Ms. Kirkpatrick was a prolific informant who had secured some 40 search warrants and multiple convictions for the City of Amarillo, received thousands of dollars in cash payments for her information, and had been in daily communication with Amarillo police for the past several months.

It took her two days to supply the statement prosecutors needed. She told police that Ms. Holberg admitted she’d killed “in order to get money” and said she “would do it all over again for more drugs,” and added gruesome details that conveniently matched forensics reports.

That same day, the court found, police had Ms. Kirkpatrick’s criminal trespass charge dismissed and helped her get released on bond—but they held the felony burglary charge over her until after she testified against Ms. Holberg at trial.

“To Do the Right Thing”

Prosecutors are constitutionally required to disclose evidence favorable to the defense—this is the longstanding rule of Brady v. Maryland, designed to ensure that criminal trials are fair and to prevent wrongful convictions.

As the Fifth Circuit underscored, American prosecutors must disclose evidence to the defense because the State’s duty “is not that it shall win a case, but that justice shall be done.”

But Ms. Kirkpatrick’s testimony “was critical to the State’s case, providing the supporting evidence for the robbery, undercutting Holberg’s account of self-defense, and painting her as an unremorseful addict who posed a continued threat to society,” the court found.

The State had gone to great lengths to obtain it, the court explained—compensating Ms. Kirkpatrick by dismissing her criminal trespass charge and releasing her on bond, coaching her testimony, and threatening to send her to jail “if she did not give [the district attorney] what he wanted” while also offering her a deal if she cooperated.

And so prosecutors presented her to the jury as a “disinterested individual who ‘wanted to do the right thing.’”

Having no idea that the State’s key witness was a paid informant or that her testimony was coached, compensated, and coerced, the jury convicted Ms. Holberg and sentenced her to death.

She was 23 years old.

A Stark Reminder

On appeal, the State conceded that it had suppressed favorable impeachment evidence. But the Texas Court of Criminal Appeals and the federal district court denied Ms. Holberg’s Brady claim, finding the evidence would not have made a difference at trial.

The Fifth Circuit disagreed. Had the State disclosed Ms. Kirkpatrick’s status as a confidential informant, the court found, “defense counsel could have challenged Kirkpatrick’s credibility and the true source of her statements so as to raise ‘a reasonable probability that at least one juror would have struck a different balance’’”—and one juror was all it would have taken to prevent Ms. Holberg’s conviction and death sentence.

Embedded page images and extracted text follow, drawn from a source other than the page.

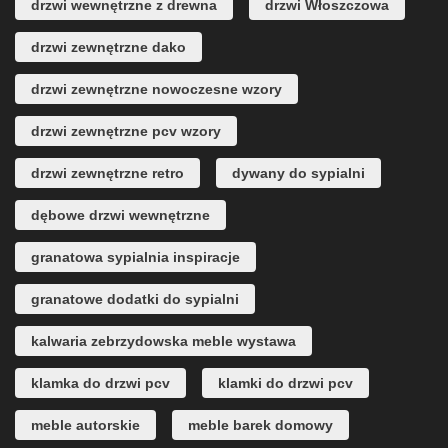
drzwi wewnętrzne z drewna
drzwi Włoszczowa
drzwi zewnętrzne dako
drzwi zewnętrzne nowoczesne wzory
drzwi zewnętrzne pcv wzory
drzwi zewnętrzne retro
dywany do sypialni
dębowe drzwi wewnętrzne
granatowa sypialnia inspiracje
granatowe dodatki do sypialni
kalwaria zebrzydowska meble wystawa
klamka do drzwi pcv
klamki do drzwi pcv
meble autorskie
meble barek domowy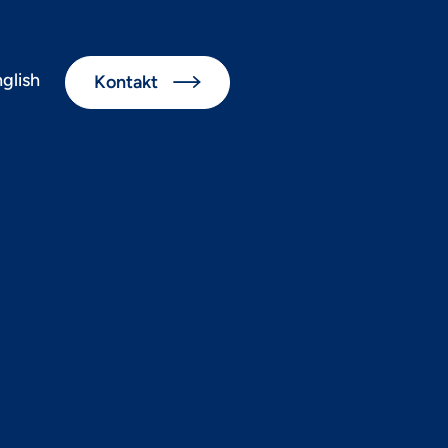
glish
Kontakt

derung von
und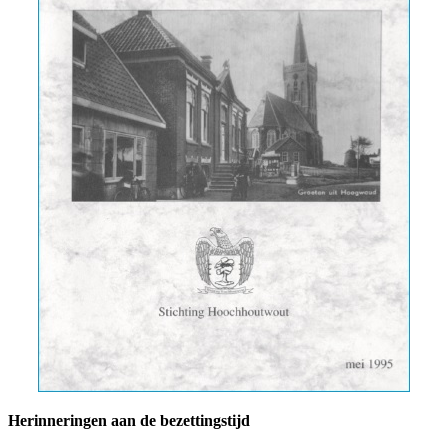
Herinneringen aan de bezettingstijd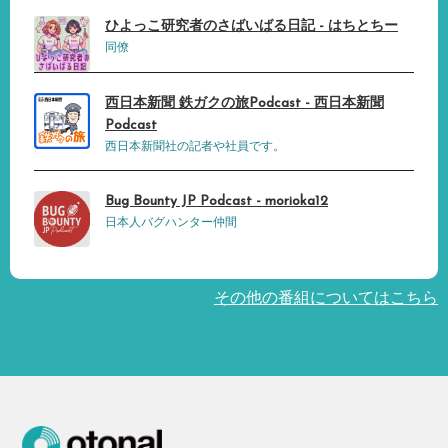
ひよっこ研究者のさばいばる日記 - はちとちー
同僚
西日本新聞 鉄ガクの旅Podcast - 西日本新聞
Podcast
西日本新聞社の記者や社員です。
Bug Bounty JP Podcast - morioka12
日本人バグハンター仲間
その他の番組についてはこちら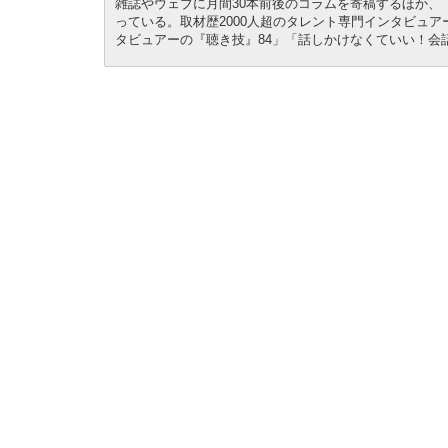
雑誌やウェブに月間30本前後のコラムを寄稿するほか、
っている。取材歴2000人超のタレント専門インタビュ
タビュアーの『聴き技』84」「話しかけなくていい！会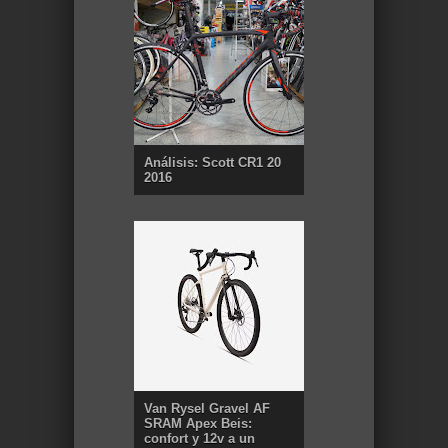
Análisis: Scott CR1 20
2016
Van Rysel Gravel AF
SRAM Apex Beis:
confort y 12v a un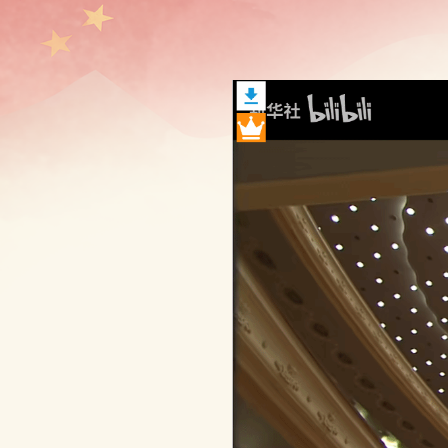
传海报，发放宣传手册，利用社区广播定时播放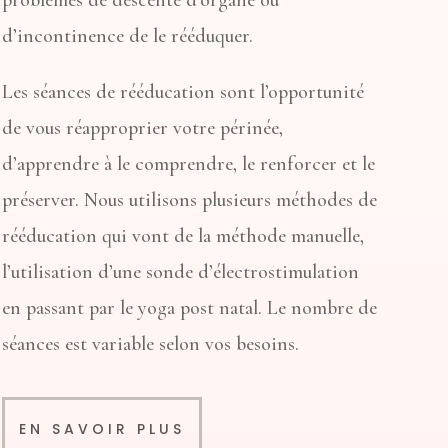
d’incontinence de le rééduquer.
Les séances de rééducation sont l’opportunité
de vous réapproprier votre périnée,
d’apprendre à le comprendre, le renforcer et le
préserver. Nous utilisons plusieurs méthodes de
rééducation qui vont de la méthode manuelle,
l’utilisation d’une sonde d’électrostimulation
en passant par le yoga post natal. Le nombre de
séances est variable selon vos besoins.
EN SAVOIR PLUS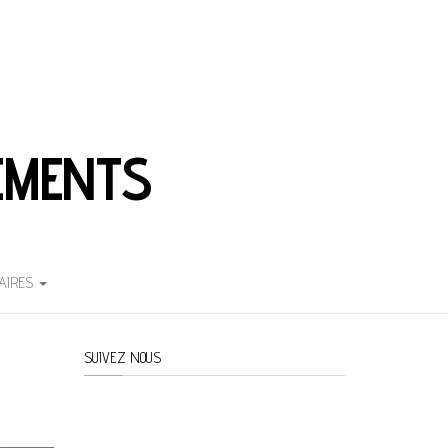
EMENTS
AIRES
SUIVEZ NOUS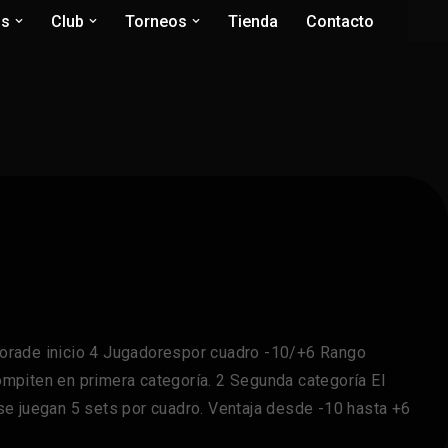
os
Club
Torneos
Tienda
Contacto
rade inicio 4 Jugadorespor cuadro -10/+6 Rango
mpiten en primera categoría. 2 Segunda categoría El
se juegan 5 sets por cuadro. Ventaja desde -10 hasta +6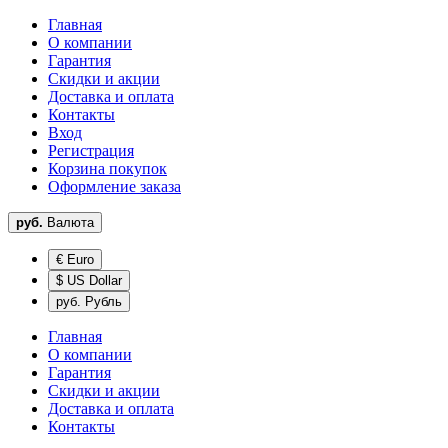
Главная
О компании
Гарантия
Скидки и акции
Доставка и оплата
Контакты
Вход
Регистрация
Корзина покупок
Оформление заказа
руб.
Валюта
€ Euro
$ US Dollar
руб. Рубль
Главная
О компании
Гарантия
Скидки и акции
Доставка и оплата
Контакты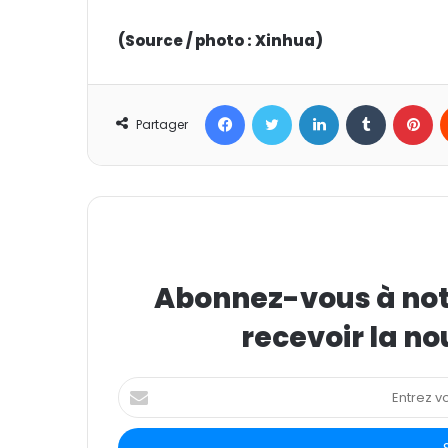
(Source / photo : Xinhua)
Facebook
Twitter
Linkedin
Tumblr
Pinterest
Partager
Abonnez-vous à notr
recevoir la no
E
n
t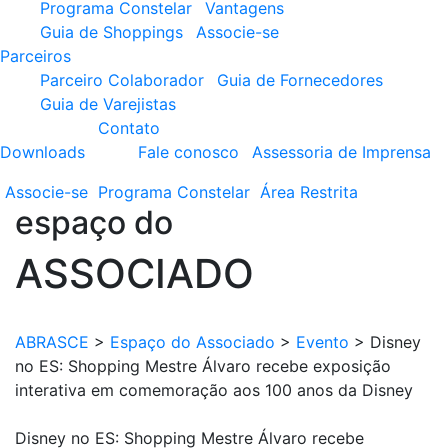
Programa Constelar
Vantagens
Guia de Shoppings
Associe-se
Parceiros
Parceiro Colaborador
Guia de Fornecedores
Guia de Varejistas
Contato
Downloads
Fale conosco
Assessoria de Imprensa
Associe-se
Programa
Constelar
Área
Restrita
espaço do
ASSOCIADO
ABRASCE
>
Espaço do Associado
>
Evento
>
Disney
no ES: Shopping Mestre Álvaro recebe exposição
interativa em comemoração aos 100 anos da Disney
Disney no ES: Shopping Mestre Álvaro recebe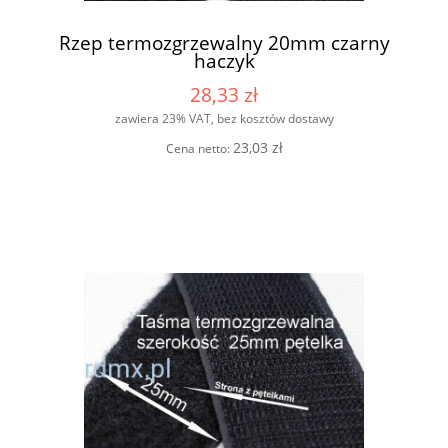
Rzep termozgrzewalny 20mm czarny
haczyk
28,33 zł
zawiera 23% VAT, bez kosztów dostawy
23,03 zł
Cena netto: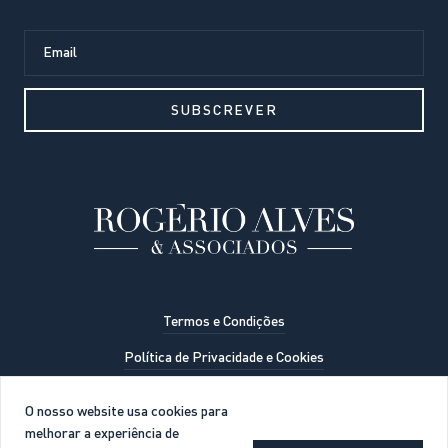
Termos e Condições
Política de Privacidade e Cookies
© RA Sociedade de Advogados, SP, RL
O nosso website usa cookies para
melhorar a experiência de
DESIGN BY EFFECTSDESIGN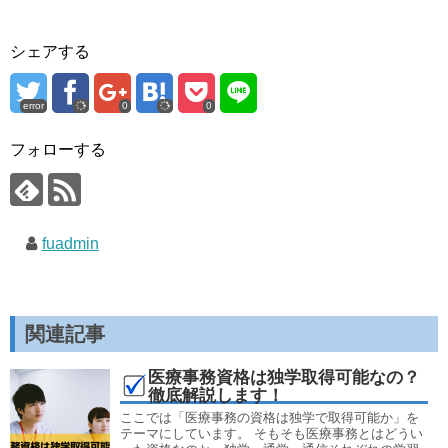
シェアする
error
0
0
フォローする
fuadmin
関連記事
医療事務資格は独学取得可能なの？
徹底解説します！
ここでは「医療事務の資格は独学で取得可能か」を
テーマにしています。 そもそも医療事務とはどうい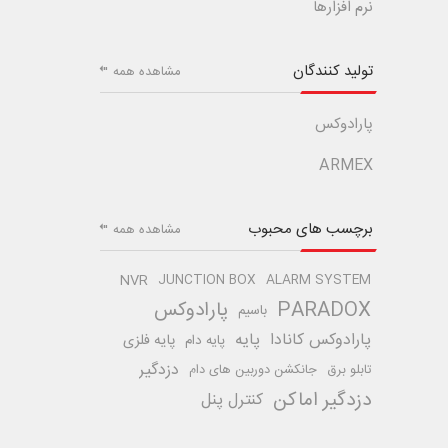
نرم افزارها
تولید کنندگان
مشاهده همه
پارادوکس
ARMEX
برچسب های محبوب
مشاهده همه
NVR
JUNCTION BOX
ALARM SYSTEM
PARADOX
پارادوکس
باسیم
پارادوکس کانادا
پایه
پایه فلزی
پایه دام
دزدگیر
تابلو برق
جانکشن دوربین های دام
دزدگیر اماکن
کنترل پنل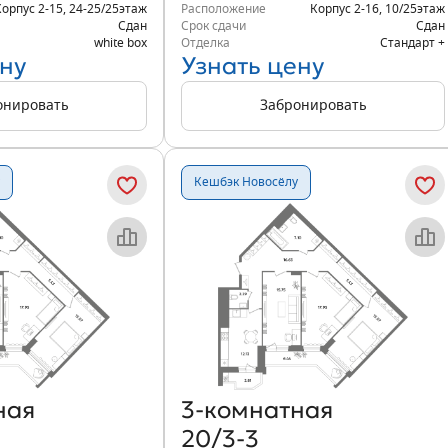
Корпус 2-15
,
24-25/25
этаж
Расположение
Корпус 2-16
,
10/25
этаж
Сдан
Срок сдачи
Сдан
white box
Отделка
Стандарт +
ну
Узнать цену
онировать
Забронировать
Кешбэк Новосёлу
Объект месяца
Объект месяца
ная
3‑комнатная
20/3-3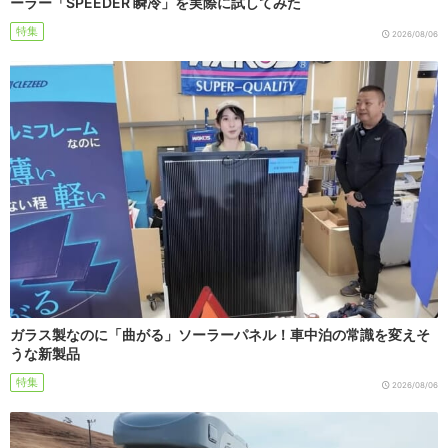
ーラー「SPEEDER 瞬冷」を実際に試してみた
特集
2026/08/06
ガラス製なのに「曲がる」ソーラーパネル！車中泊の常識を変えそ
うな新製品
特集
2026/08/06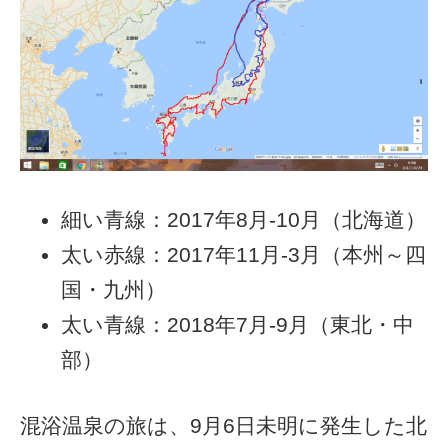
細い青線：2017年8月-10月（北海道）
太い赤線：2017年11月-3月（本州～四
国・九州）
太い青線：2018年7月-9月（東北・中
部）
混浴温泉の旅は、9月6日未明に発生した北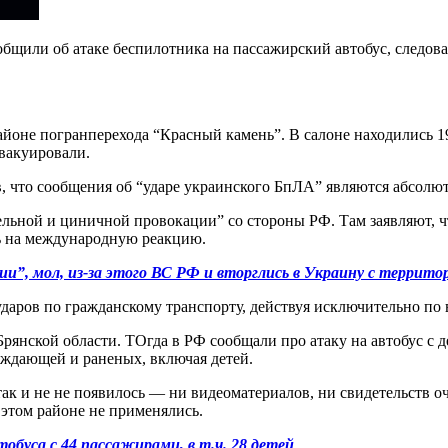
ообщили об атаке беспилотника на пассажирский автобус, след
айоне погранперехода “Красный камень”. В салоне находились 1
вакуировали.
, что сообщения об “ударе украинского БпЛА” являются абсол
тельной и циничной провокации” со стороны РФ. Там заявляют,
ь на международную реакцию.
ии”, мол, из-за этого ВС РФ и вторглись в Украину с террито
ударов по гражданскому транспорту, действуя исключительно по
Брянской области. ТОгда в РФ сообщали про атаку на автобус с
ождающей и раненых, включая детей.
к и не не появилось — ни видеоматериалов, ни свидетельств оч
 этом районе не применялись.
обуса с 44 пассажирами, в т.ч. 28 детей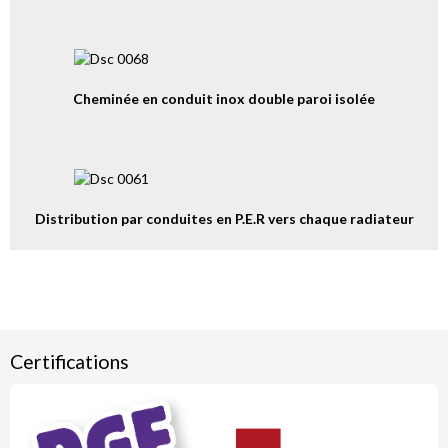
Cheminée en conduit inox double paroi isolée
Distribution par conduites en P.E.R vers chaque radiateur
Certifications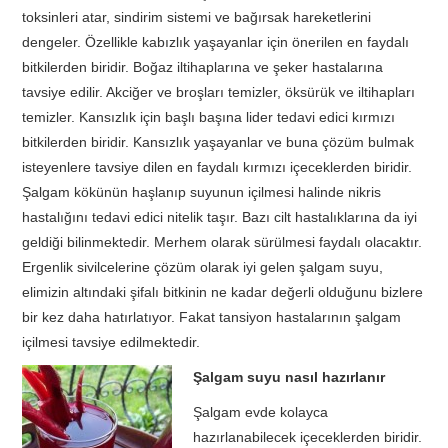
toksinleri atar, sindirim sistemi ve bağırsak hareketlerini
dengeler. Özellikle kabızlık yaşayanlar için önerilen en faydalı
bitkilerden biridir. Boğaz iltihaplarına ve şeker hastalarına
tavsiye edilir. Akciğer ve broşları temizler, öksürük ve iltihapları
temizler. Kansızlık için başlı başına lider tedavi edici kırmızı
bitkilerden biridir. Kansızlık yaşayanlar ve buna çözüm bulmak
isteyenlere tavsiye dilen en faydalı kırmızı içeceklerden biridir.
Şalgam kökünün haşlanıp suyunun içilmesi halinde nikris
hastalığını tedavi edici nitelik taşır. Bazı cilt hastalıklarına da iyi
geldiği bilinmektedir. Merhem olarak sürülmesi faydalı olacaktır.
Ergenlik sivilcelerine çözüm olarak iyi gelen şalgam suyu,
elimizin altındaki şifalı bitkinin ne kadar değerli olduğunu bizlere
bir kez daha hatırlatıyor. Fakat tansiyon hastalarının şalgam
içilmesi tavsiye edilmektedir.
Şalgam suyu nasıl hazırlanır
Şalgam evde kolayca
hazırlanabilecek içeceklerden biridir.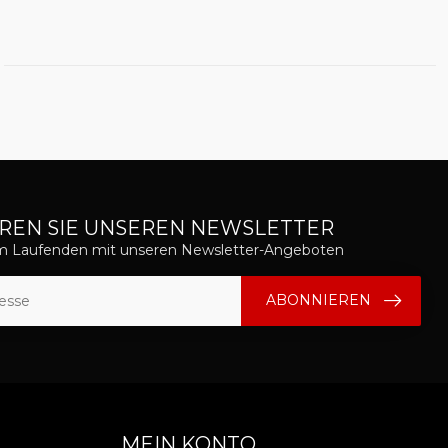
REN SIE UNSEREN NEWSLETTER
em Laufenden mit unseren Newsletter-Angeboten
ABONNIEREN
MEIN KONTO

That’s precisely why prosecutors chose to illegally suppress the evidence, the court observed.

To win a conviction and death sentence, prosecutors needed the jury to believe Ms. Kirkpatrick’s testimony.

“[T]he prosecution’s failure to disclose was no oversight,” the court wrote. “It was rather a tactical decision in service of its reliance upon the credibility of Kirkpatrick throughout the trial.”

Because the “State’s intentional nondisclosure of Kirkpatrick’s informant status strikes at the heart of the jury’s conviction, and most assuredly its sentence of death,” the court found the prosecution’s failure to disclose prejudiced Ms. Holberg.

Accordingly, the federal appeals court reversed and vacated Ms. Holberg’s conviction and remanded to the lower court—but not without characterizing the case as a stark reminder of enduring problems in the death penalty.

“We pause only to acknowledge that 27 years on death row is a reality dimming the light that ought to attend proceedings where a life is at stake,” the court wrote, “a stark reminder that the jurisprudence of capital punishment remains a work in progress.”